▸ **EXERCISE PROMPT**
In the entries that follow, the line with "cells exhibit weak" opens the range and the line with "staining of normal" closes it; repeat that range exactly, both lines included.

Records from a data collection
========================================

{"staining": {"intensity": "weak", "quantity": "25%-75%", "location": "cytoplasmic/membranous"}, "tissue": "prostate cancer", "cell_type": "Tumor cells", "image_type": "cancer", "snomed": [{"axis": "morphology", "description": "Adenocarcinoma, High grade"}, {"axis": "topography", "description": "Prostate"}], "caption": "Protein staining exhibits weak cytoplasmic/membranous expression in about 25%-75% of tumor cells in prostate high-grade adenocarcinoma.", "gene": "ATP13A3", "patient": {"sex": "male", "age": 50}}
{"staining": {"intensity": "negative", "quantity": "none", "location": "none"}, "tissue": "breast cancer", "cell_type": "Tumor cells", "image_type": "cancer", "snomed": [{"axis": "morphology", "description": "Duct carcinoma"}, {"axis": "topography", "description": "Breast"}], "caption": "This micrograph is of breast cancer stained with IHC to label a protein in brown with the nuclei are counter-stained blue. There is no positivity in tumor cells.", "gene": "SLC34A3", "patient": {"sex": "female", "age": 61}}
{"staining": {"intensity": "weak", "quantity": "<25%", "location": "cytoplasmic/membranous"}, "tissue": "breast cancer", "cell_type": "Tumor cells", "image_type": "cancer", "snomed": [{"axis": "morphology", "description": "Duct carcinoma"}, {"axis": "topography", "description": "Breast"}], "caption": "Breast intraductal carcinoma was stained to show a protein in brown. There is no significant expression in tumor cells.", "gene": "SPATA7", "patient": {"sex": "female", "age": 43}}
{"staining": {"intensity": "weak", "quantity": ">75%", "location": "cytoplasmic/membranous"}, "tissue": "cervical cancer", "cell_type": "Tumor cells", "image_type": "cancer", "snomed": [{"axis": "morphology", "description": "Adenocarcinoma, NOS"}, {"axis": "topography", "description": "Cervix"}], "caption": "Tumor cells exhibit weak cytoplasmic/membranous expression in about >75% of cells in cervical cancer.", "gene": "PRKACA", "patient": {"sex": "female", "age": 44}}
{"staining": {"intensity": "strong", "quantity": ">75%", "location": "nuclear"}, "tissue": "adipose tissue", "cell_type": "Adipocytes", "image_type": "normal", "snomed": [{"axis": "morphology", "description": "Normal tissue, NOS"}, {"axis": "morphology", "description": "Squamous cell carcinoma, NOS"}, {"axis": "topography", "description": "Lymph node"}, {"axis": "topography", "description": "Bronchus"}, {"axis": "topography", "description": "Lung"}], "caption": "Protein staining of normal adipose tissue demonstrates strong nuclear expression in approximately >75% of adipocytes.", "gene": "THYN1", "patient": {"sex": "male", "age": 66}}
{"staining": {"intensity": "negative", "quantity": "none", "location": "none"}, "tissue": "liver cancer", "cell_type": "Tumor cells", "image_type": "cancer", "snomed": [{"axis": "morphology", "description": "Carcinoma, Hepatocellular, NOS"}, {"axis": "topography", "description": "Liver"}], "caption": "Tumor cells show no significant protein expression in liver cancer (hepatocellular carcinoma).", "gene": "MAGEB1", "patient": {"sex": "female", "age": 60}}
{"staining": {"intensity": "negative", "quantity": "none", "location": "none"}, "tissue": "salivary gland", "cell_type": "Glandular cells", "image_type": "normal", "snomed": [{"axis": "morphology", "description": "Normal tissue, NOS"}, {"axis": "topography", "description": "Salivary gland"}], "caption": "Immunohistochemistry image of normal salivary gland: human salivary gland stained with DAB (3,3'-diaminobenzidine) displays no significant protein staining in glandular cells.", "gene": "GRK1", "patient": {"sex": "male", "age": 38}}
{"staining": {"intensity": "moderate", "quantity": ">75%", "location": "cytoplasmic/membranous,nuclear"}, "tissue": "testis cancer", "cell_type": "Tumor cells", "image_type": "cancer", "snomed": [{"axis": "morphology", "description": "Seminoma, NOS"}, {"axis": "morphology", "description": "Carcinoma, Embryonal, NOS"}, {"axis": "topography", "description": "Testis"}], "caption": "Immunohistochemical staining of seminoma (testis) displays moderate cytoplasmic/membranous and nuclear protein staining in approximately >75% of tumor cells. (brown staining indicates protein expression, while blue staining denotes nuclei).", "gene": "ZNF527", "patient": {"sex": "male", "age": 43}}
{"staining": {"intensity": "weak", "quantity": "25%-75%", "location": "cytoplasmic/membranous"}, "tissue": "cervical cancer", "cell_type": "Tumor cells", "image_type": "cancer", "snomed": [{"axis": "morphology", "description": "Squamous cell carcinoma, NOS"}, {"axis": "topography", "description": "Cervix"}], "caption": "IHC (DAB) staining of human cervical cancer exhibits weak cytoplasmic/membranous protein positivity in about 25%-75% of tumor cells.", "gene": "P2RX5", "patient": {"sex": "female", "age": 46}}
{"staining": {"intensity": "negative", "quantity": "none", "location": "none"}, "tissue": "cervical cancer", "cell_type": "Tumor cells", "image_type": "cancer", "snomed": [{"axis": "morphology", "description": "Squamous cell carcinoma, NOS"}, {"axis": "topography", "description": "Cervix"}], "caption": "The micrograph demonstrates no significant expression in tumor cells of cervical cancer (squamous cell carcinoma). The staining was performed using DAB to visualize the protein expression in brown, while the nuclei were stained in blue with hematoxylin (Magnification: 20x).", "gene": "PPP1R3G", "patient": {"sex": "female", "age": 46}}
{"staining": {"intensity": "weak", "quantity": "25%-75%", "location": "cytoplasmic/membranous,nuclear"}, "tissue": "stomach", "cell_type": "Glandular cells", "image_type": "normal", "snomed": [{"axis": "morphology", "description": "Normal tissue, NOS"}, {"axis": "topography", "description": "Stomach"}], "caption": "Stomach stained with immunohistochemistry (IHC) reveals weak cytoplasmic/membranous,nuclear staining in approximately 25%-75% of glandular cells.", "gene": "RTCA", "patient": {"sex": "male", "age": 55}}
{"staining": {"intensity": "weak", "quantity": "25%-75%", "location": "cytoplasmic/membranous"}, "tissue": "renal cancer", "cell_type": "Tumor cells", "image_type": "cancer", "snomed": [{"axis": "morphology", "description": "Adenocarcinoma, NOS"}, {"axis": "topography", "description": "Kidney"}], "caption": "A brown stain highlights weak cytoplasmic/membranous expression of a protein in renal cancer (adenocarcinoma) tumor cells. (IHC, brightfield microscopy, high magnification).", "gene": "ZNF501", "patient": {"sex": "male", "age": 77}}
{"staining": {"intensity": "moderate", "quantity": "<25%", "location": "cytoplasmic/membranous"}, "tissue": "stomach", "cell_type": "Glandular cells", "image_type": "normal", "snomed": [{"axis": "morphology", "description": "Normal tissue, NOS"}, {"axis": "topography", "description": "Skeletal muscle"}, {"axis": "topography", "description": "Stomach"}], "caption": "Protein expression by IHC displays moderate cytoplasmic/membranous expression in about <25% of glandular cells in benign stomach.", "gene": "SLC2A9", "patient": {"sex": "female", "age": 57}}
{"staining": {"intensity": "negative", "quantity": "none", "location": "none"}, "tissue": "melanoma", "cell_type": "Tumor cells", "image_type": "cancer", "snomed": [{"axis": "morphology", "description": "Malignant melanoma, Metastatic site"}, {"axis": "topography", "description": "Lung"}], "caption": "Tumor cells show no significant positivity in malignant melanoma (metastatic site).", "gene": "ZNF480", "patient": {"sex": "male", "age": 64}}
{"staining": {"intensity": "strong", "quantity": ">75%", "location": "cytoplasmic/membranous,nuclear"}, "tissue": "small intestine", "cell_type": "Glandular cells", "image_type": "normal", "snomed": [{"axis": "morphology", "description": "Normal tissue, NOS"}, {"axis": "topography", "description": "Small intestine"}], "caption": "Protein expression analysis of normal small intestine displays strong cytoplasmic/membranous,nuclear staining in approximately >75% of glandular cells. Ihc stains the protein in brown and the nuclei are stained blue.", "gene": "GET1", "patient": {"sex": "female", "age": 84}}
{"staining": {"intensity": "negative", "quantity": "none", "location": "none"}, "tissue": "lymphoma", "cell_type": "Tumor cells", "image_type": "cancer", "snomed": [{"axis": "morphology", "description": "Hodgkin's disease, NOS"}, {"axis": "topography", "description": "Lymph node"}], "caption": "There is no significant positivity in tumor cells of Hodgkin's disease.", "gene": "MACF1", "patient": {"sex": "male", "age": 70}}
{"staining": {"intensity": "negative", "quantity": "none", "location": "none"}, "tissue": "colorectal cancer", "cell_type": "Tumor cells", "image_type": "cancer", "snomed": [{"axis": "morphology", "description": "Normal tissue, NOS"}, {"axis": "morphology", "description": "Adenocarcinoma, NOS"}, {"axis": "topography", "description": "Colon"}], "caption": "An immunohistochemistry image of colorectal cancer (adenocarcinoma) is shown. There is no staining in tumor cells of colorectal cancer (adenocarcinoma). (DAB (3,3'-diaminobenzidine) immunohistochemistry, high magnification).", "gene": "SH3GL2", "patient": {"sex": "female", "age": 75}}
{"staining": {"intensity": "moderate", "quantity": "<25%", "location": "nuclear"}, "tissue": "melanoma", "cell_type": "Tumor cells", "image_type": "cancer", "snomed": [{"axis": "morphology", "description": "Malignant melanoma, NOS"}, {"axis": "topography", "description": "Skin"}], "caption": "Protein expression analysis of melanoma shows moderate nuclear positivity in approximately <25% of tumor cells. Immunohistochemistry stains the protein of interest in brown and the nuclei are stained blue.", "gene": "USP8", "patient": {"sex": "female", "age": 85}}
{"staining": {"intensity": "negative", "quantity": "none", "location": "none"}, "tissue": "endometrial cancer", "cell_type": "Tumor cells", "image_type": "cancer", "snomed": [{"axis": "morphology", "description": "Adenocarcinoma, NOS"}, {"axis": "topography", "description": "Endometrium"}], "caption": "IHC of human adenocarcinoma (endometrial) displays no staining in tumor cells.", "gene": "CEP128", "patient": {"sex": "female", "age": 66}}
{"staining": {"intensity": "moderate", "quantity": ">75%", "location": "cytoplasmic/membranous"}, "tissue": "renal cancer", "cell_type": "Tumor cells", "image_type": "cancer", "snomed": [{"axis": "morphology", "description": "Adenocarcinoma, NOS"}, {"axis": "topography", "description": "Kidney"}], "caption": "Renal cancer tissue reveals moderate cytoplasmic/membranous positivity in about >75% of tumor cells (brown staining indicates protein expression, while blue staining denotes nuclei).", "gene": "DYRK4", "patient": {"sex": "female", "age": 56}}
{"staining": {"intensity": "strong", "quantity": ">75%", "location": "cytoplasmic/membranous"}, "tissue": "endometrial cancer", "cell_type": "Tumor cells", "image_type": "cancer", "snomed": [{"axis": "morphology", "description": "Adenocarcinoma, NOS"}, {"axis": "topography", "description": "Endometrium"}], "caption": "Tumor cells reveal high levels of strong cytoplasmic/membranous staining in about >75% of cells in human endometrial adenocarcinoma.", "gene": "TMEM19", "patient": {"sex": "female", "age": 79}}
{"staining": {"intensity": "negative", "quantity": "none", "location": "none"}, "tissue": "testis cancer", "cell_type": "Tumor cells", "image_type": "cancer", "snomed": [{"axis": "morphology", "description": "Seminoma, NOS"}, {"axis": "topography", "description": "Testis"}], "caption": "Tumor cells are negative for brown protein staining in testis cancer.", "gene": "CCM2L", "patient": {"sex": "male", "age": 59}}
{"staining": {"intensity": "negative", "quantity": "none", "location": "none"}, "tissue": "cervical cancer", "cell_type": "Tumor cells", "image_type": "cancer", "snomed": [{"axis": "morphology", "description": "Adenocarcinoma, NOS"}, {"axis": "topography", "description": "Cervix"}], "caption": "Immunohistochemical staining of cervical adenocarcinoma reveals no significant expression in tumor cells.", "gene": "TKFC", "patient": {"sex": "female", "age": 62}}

========================================

▸ **RESULT**
{"staining": {"intensity": "weak", "quantity": ">75%", "location": "cytoplasmic/membranous"}, "tissue": "cervical cancer", "cell_type": "Tumor cells", "image_type": "cancer", "snomed": [{"axis": "morphology", "description": "Adenocarcinoma, NOS"}, {"axis": "topography", "description": "Cervix"}], "caption": "Tumor cells exhibit weak cytoplasmic/membranous expression in about >75% of cells in cervical cancer.", "gene": "PRKACA", "patient": {"sex": "female", "age": 44}}
{"staining": {"intensity": "strong", "quantity": ">75%", "location": "nuclear"}, "tissue": "adipose tissue", "cell_type": "Adipocytes", "image_type": "normal", "snomed": [{"axis": "morphology", "description": "Normal tissue, NOS"}, {"axis": "morphology", "description": "Squamous cell carcinoma, NOS"}, {"axis": "topography", "description": "Lymph node"}, {"axis": "topography", "description": "Bronchus"}, {"axis": "topography", "description": "Lung"}], "caption": "Protein staining of normal adipose tissue demonstrates strong nuclear expression in approximately >75% of adipocytes.", "gene": "THYN1", "patient": {"sex": "male", "age": 66}}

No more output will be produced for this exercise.